【中東紀行 10】アヤソフィアとビザンチン帝国の栄華 

 

 

 ブルーモスクを出るとオキアイさんの周りにツアー一行が集まっている。わたしは足早にオキアイさんの後ろにくっついた。
 オキアイさんは身長が大きいので(185センチぐらいある)わたしが近づくとまるで大人と子供のように見える。

 その様子がまるで幼稚園の遠足のようで微笑ましいのであった。

 オキアイさん「これからアヤソフィアに入ります。アヤソフィアは現在は博物館になっているので靴を脱ぐ必要はありません。」
 ツアー一行は靴のままアヤソフィアに入ってゆく。

 アヤソフィアとは元東ローマ帝国(後のビザンチン帝国)におけるキリスト教の総本山であった建造物である。(西ローマ帝国におけるキリスト教の総本山は言うまでもなく現在のローマのサンピエトロ寺院である。)

 しかし1453年当時のオスマン・トルコ皇帝がコンスタンチノープル(ビザンチン帝国首都・後のイスタンブール)を陥落させると、トルコ軍はアヤソフィア教会の絵や偶像を破壊した。

 ここら辺の顛末はイタリア大好きおばさんとして有名な塩野七生(元祖歴女とも言える)の出世作『コンスタンチノープルの陥落』(新潮社)に詳しいので、興味のある方はそちらの本を紐解いてみるのも良いだろう。

 アヤソフィアの内部に入るとキリストさんの壁画が登場。
 これは一度オスマントルコ軍に漆喰を塗られた壁画に対して、もう一度丁寧に漆喰を剥いで修復したものだと言う。


  



 わたしは思わず両手を振り上げて「おお!大いなるビザンチン帝国の栄華よ!」と大げさに驚いてみせた。ツアーのおばさんたちがニヤニヤ笑っている。しかし大いなる歴史浪漫の前にはおばさんのニヤニヤ笑いなどハエのようなものなのである。


 そのうち巨大なボタンとしか言いようのない円盤登場。この円盤はアヤソフィア内部のあちこちに点在している。この円盤の裏にもキリスト教の壁画があるのだと言う。


  


 キリスト教とイスラム教がせめぎあうエキサイティングな建造物、それがアヤソフィア博物館なのであった。

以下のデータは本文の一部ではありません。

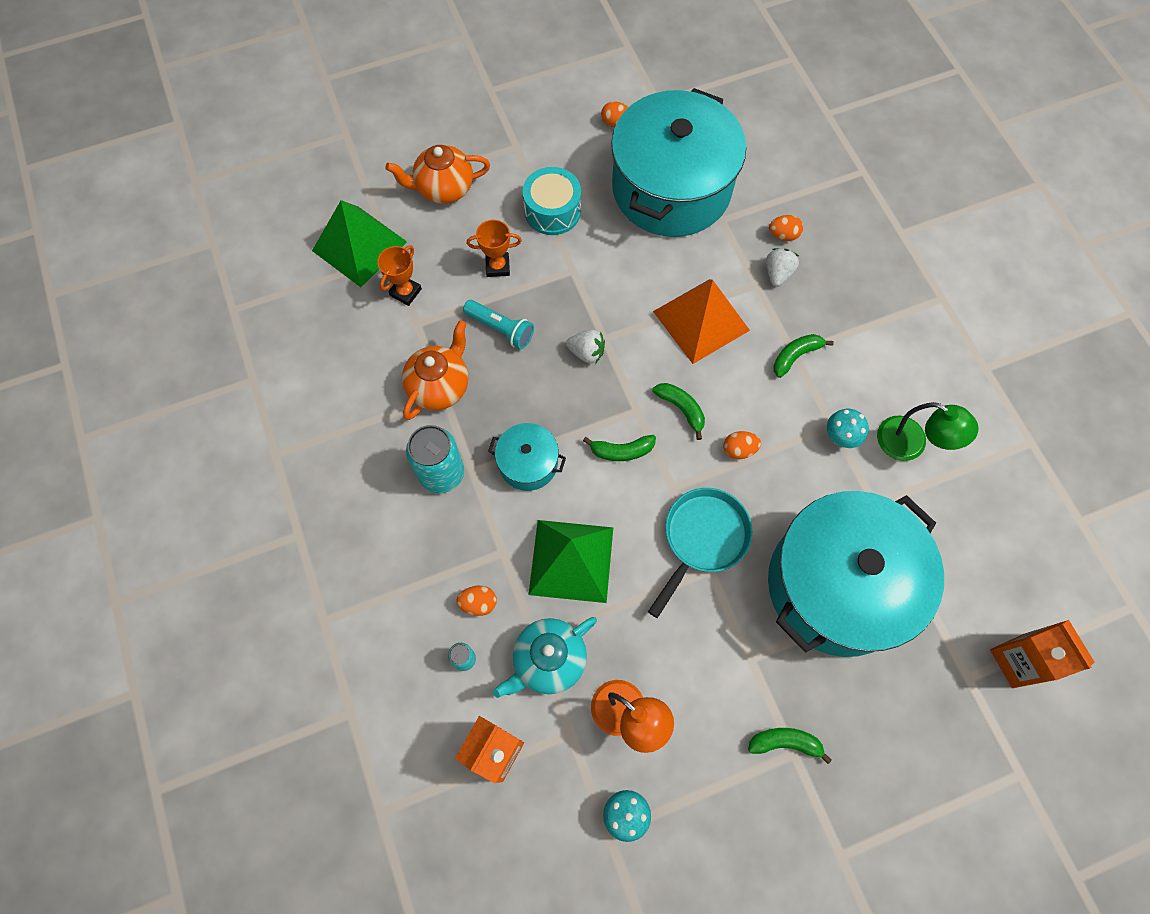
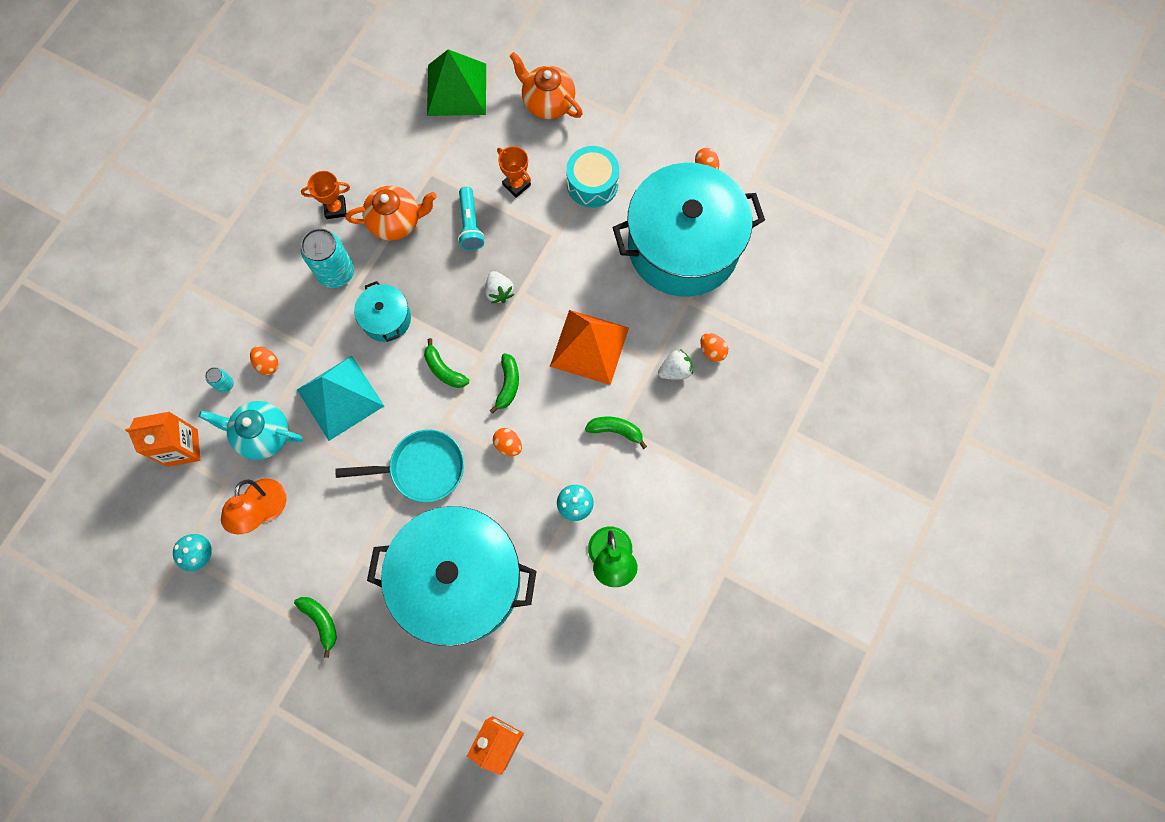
camera: 50 degrees right, 5 degrees up
(405, 292) = (447, 145): orange trophy -> orange trophy (335, 208)
(571, 560) = (340, 397): green pyramid -> turquoise pyramid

 最後に柱に穴がひとつ開いている。この穴に親指を突っ込んでぐるりと一回転すると幸運が舞い降りるのだという。わたしは散々苦労して一回転した。
 これで幸運が舞い降りることであろう。うほうほ。

 アヤソフィアへの入場から出口まで20分、「もっとゆっくり見せてよ〜」と言いたいがオキアイさんは、次の見学地・トプカピ宮殿へズンズン進んでゆくのであった。





左側から、
・一枚目の写真が漆喰に隠されたキリストの像。
・2枚目の写真はキリスト教の壁画を隠すため設置された円盤。